When drug maker Eli Lilly introduced its Humalog insulin in 1996, it cost $21 a vial, which is about a month’s supply. Everyone involved made a handsome profit.
A vial of Humalog now costs almost $300, and everyone involved is making exponentially more money off the chronically ill.
Jennifer Luddy, an Express Scripts spokeswoman, told me that helping people with diabetes is important to her company and Cigna, which acquired Express Scripts last year for $54 billion. That’s why they’re limiting people’s out-of-pocket insulin expenses.
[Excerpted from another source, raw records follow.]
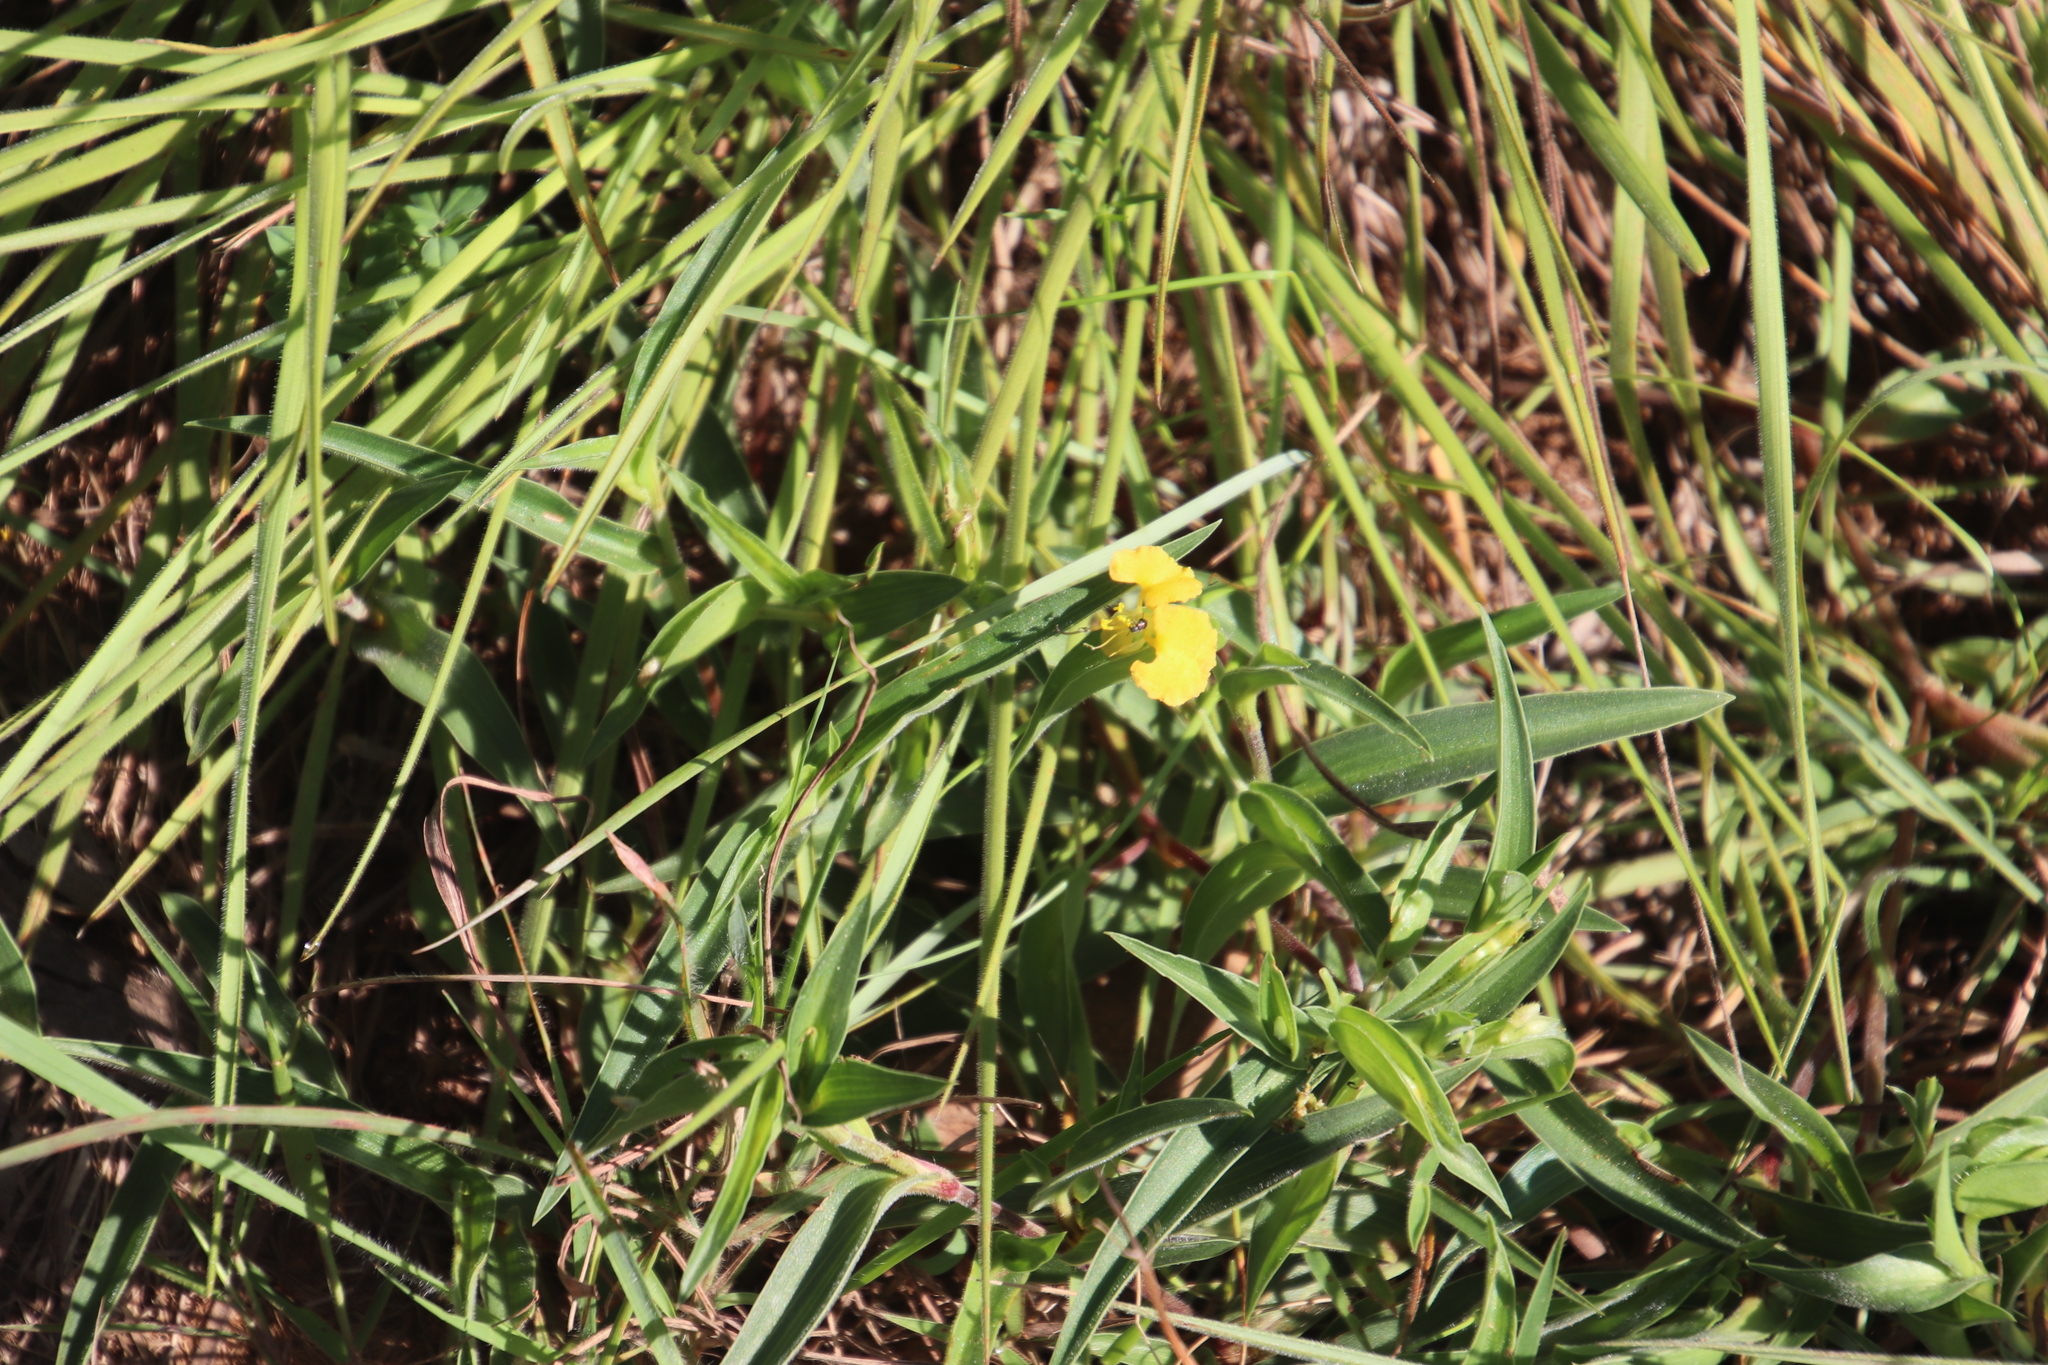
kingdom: Plantae
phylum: Tracheophyta
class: Liliopsida
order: Commelinales
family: Commelinaceae
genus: Commelina
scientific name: Commelina africana
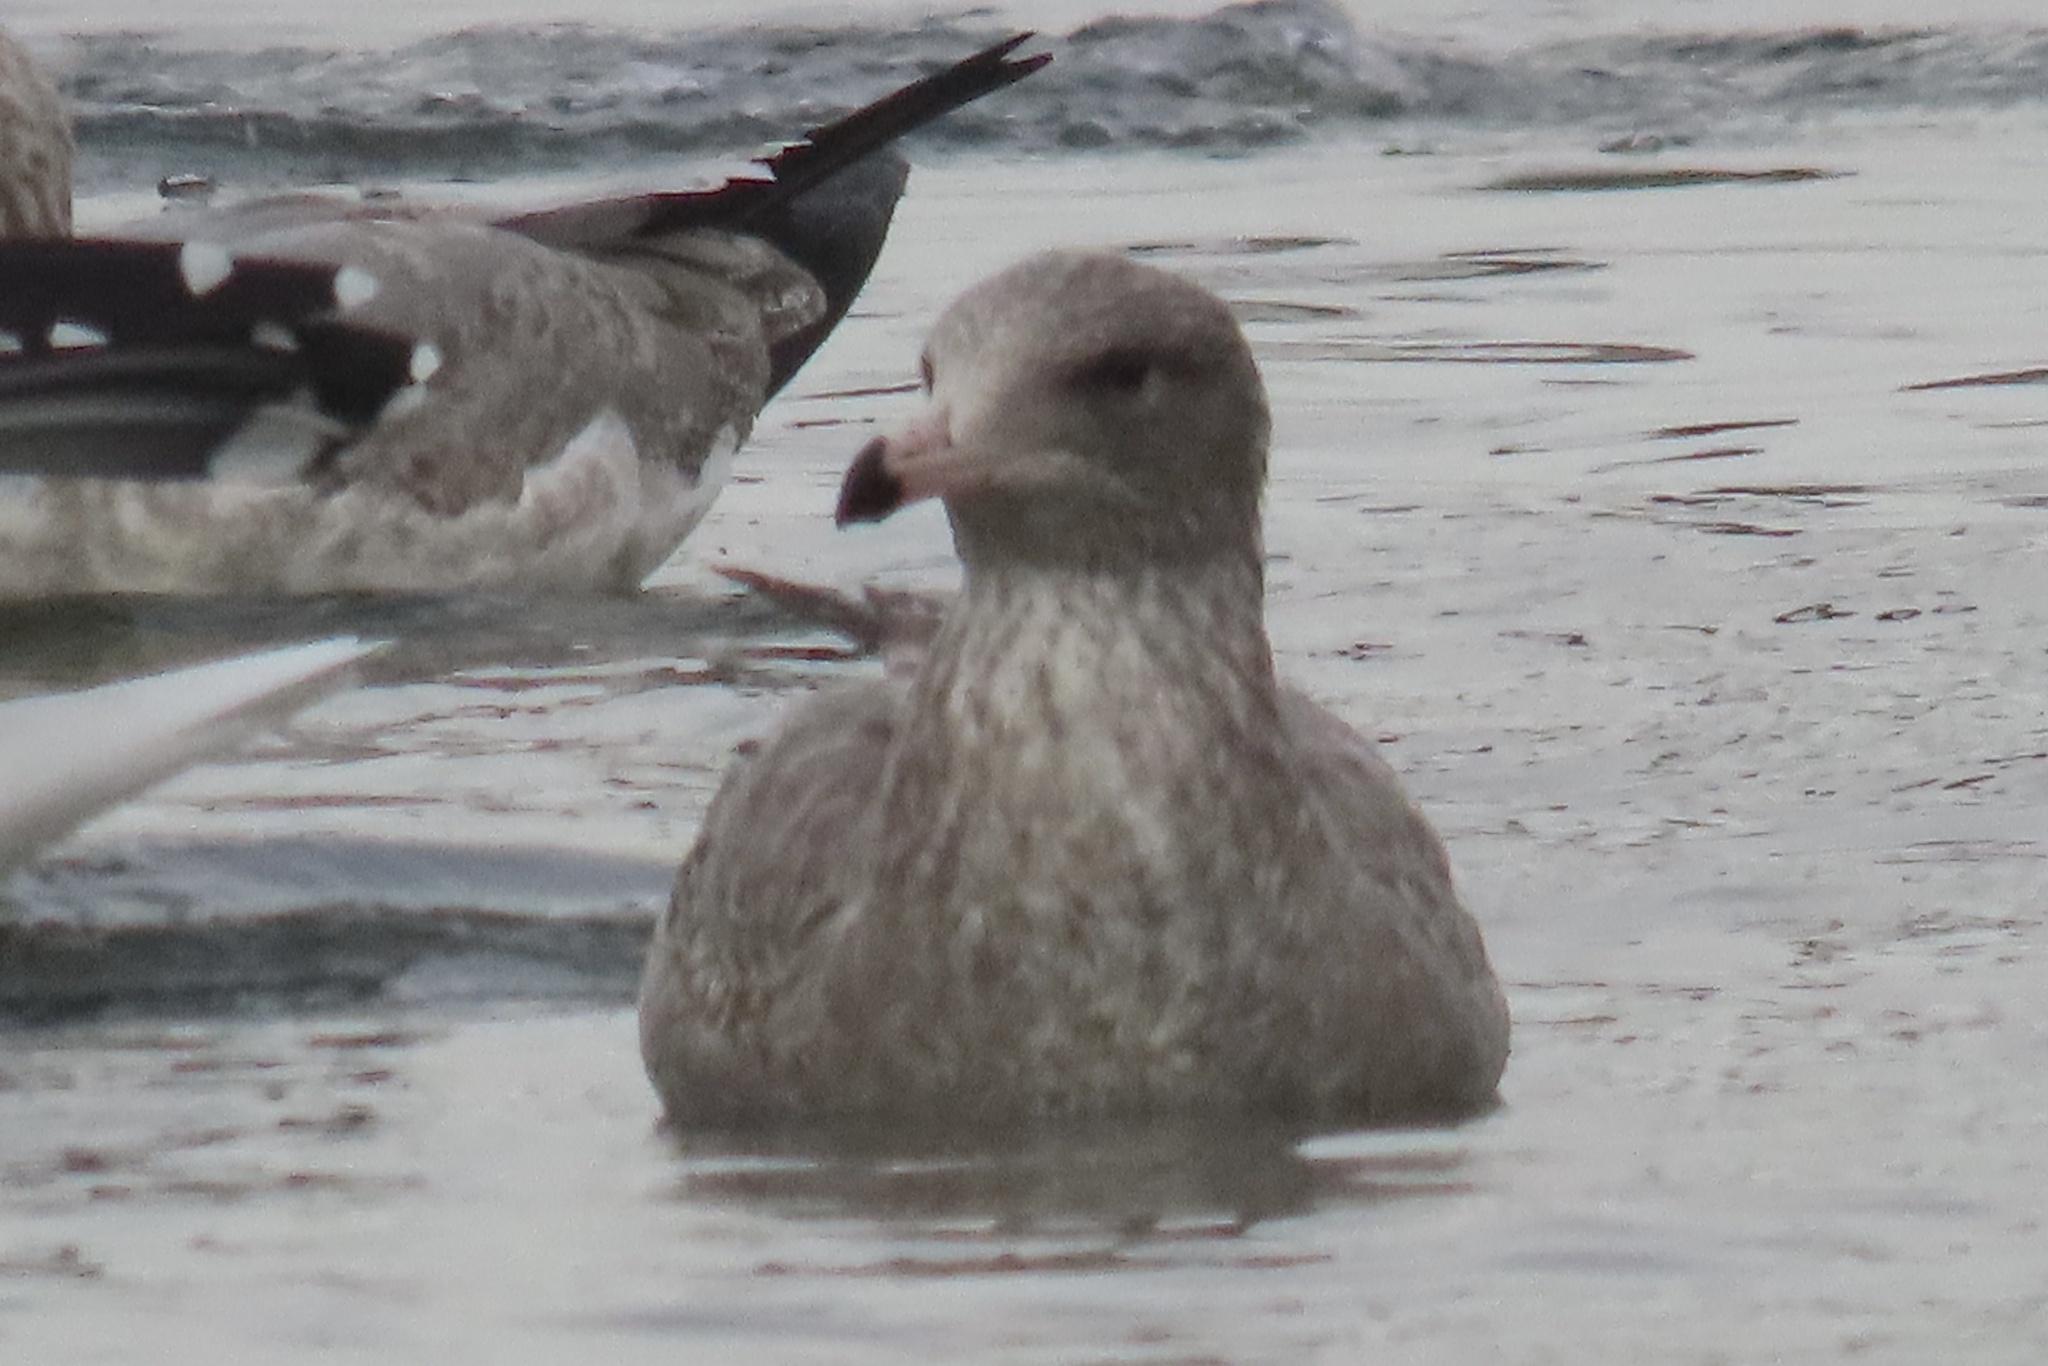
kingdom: Animalia
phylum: Chordata
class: Aves
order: Charadriiformes
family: Laridae
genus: Larus
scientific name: Larus californicus
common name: California gull
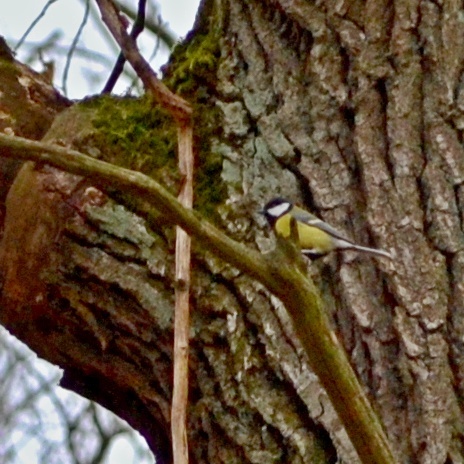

“We recognize the critical need for individuals who rely on insulin to feel secure in their ability to afford every fill so they don’t miss one dose, which can be dangerous for their health,” Luddy said, repeating almost word for word what Miller said in his statement.
“We are taking this action and working with drug makers so we can make a meaningful difference for people who use insulin,” she said.
They’re taking this action because they don’t want officials taking more stringent actions, such as requiring drug companies to disclose how much (or little) they actually spend on research and development, and how much profit they really pocket with their drugs.
It’s the shame economy in action, just as a similar shaming resulted in lower costs for lifesaving EpiPens.
“I’ll give them credit for doing the right thing,” said Robinson at UC Berkeley. “But not a lot of credit. If they were really serious, they’d do the same for all classes of drugs.”
Luddy said that “we’re certainly looking at it for other drugs.” But I’m not holding my breath.